* [ОПИСАНИЕ ЗАДАНИЯ]
Пожалуйста, ответьте по фрагменту текста: в какой институт поступал молодой человек, стоявший в очереди на экзамен перед автором?

====== ФРАГМЕНТ ТЕКСТА

Заголовок: «Девочка попала под машину». Комментарий(мечтательно): «Эх, а вот в Америке знаете какую бы компенсацию за это выплатили?». Контр-комментарий: «Тогда почему б Вам туда не уехать и не броситься там под колеса?»...

 

«В этой стране» медсестры плохо обращаются с больными, в армии - дедовщина, на улицах – «всякие там черные», а женщины «боятся рожать». «В этой стране» меня почти умиляет.

 

В этой? А в какой стране при капитализме по-другому?

 

В советские годы на бытовом уровне с фарцовщиками джинсами и прочим барахлом я не общалась, у меня был другой круг интересов, и первое мое столкновение с проявлением бытового евроцентризма  произошло на вступительных экзаменах в аспирантуру. Я уже упоминала о нем. Осень 1989. Сдавали мы экзамен по марксизму-ленинизму в Академии Наук. В очереди передо мной был молодой человек из породы тех, кого в те годы называли «мальчики-мажоры». «А Вы в какой институт поступаете, молодой человек?»- спросил его преподаватель. И он в ответ произнес - с каким-то подобострастным благоговением, как священник произносит имя Иисуса, - «В Институт Европы!» Выражение лица у него было такое, что пред именем этим все должны были поклониться ему в ноги, но не потому, какой он замечательный, а потому ЧТО он будет изучать. Помню, я еще посмотрела на того молодого человека с сожалением и подумала, что у него что-то не в порядке с головой.

============
====== ВЫДЕРЖКИ ИЗ ЗАПИСЕЙ

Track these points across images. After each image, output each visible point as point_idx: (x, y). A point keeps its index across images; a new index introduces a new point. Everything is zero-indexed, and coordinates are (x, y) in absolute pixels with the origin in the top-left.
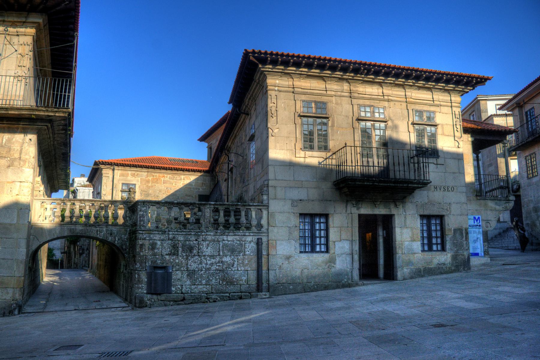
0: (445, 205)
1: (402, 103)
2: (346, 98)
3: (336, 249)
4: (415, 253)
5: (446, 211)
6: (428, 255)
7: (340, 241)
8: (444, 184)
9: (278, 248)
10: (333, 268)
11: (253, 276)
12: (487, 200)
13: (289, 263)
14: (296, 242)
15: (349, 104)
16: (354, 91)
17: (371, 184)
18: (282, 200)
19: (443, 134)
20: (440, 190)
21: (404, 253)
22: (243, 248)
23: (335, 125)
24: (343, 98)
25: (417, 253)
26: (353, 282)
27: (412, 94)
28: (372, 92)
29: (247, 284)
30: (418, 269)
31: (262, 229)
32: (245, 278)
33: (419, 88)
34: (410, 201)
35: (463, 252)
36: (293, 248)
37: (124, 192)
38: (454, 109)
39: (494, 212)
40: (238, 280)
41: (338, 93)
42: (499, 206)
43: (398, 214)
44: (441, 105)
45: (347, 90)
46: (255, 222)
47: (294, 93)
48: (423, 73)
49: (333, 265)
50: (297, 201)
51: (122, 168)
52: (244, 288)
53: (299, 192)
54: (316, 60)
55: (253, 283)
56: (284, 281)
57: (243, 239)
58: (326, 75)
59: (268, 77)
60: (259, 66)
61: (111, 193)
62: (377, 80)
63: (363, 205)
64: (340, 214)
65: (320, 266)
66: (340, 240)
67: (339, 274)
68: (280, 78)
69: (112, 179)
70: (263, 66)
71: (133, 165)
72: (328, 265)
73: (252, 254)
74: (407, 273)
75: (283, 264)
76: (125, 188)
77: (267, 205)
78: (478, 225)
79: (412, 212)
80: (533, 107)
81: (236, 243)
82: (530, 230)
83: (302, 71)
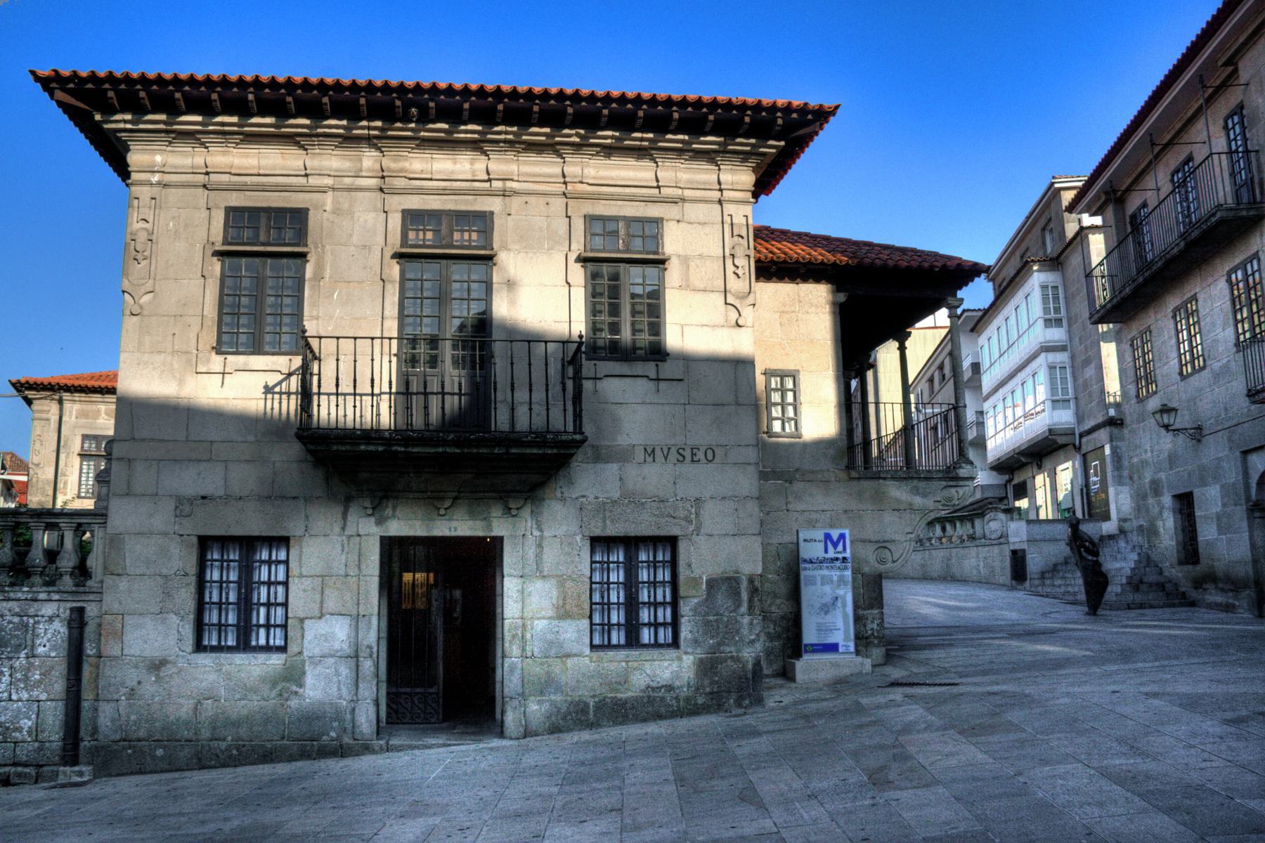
0: (680, 504)
1: (552, 200)
2: (367, 194)
3: (306, 641)
4: (568, 656)
5: (683, 523)
6: (614, 662)
7: (320, 618)
8: (679, 440)
9: (128, 637)
10: (292, 697)
11: (54, 715)
12: (884, 479)
13: (159, 679)
14: (182, 619)
15: (375, 210)
16: (394, 172)
17: (381, 449)
18: (147, 498)
19: (686, 286)
20: (666, 458)
21: (529, 654)
22: (29, 636)
23: (327, 273)
24: (360, 194)
25: (576, 655)
26: (355, 739)
27: (586, 171)
28: (453, 172)
29: (36, 740)
30: (578, 703)
31: (89, 583)
32: (30, 723)
33: (608, 151)
34: (559, 495)
35: (739, 651)
36: (172, 640)
37: (87, 458)
38: (729, 208)
39: (907, 515)
40: (8, 729)
41: (346, 179)
42: (924, 495)
43: (514, 537)
44: (683, 200)
45: (373, 171)
46: (69, 560)
47: (207, 189)
48: (599, 104)
49: (294, 688)
50: (191, 501)
51: (83, 397)
52: (25, 752)
53: (199, 474)
54: (251, 89)
55: (51, 739)
56: (142, 733)
57: (32, 611)
58: (299, 130)
59: (133, 146)
60: (93, 116)
61: (54, 459)
62: (426, 134)
63: (398, 510)
64: (322, 538)
65: (254, 690)
66: (317, 613)
67: (312, 717)
68: (169, 148)
69: (57, 426)
70: (106, 118)
71: (107, 387)
72: (279, 688)
73: (53, 654)
74: (538, 715)
75: (139, 683)
76: (91, 447)
77: (104, 512)
78: (837, 559)
79: (562, 530)
80: (1146, 200)
81: (10, 622)
82: (1146, 545)
83: (223, 124)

============

* [ОТВЕТ НА ЗАДАНИЕ]
В Институт Европы.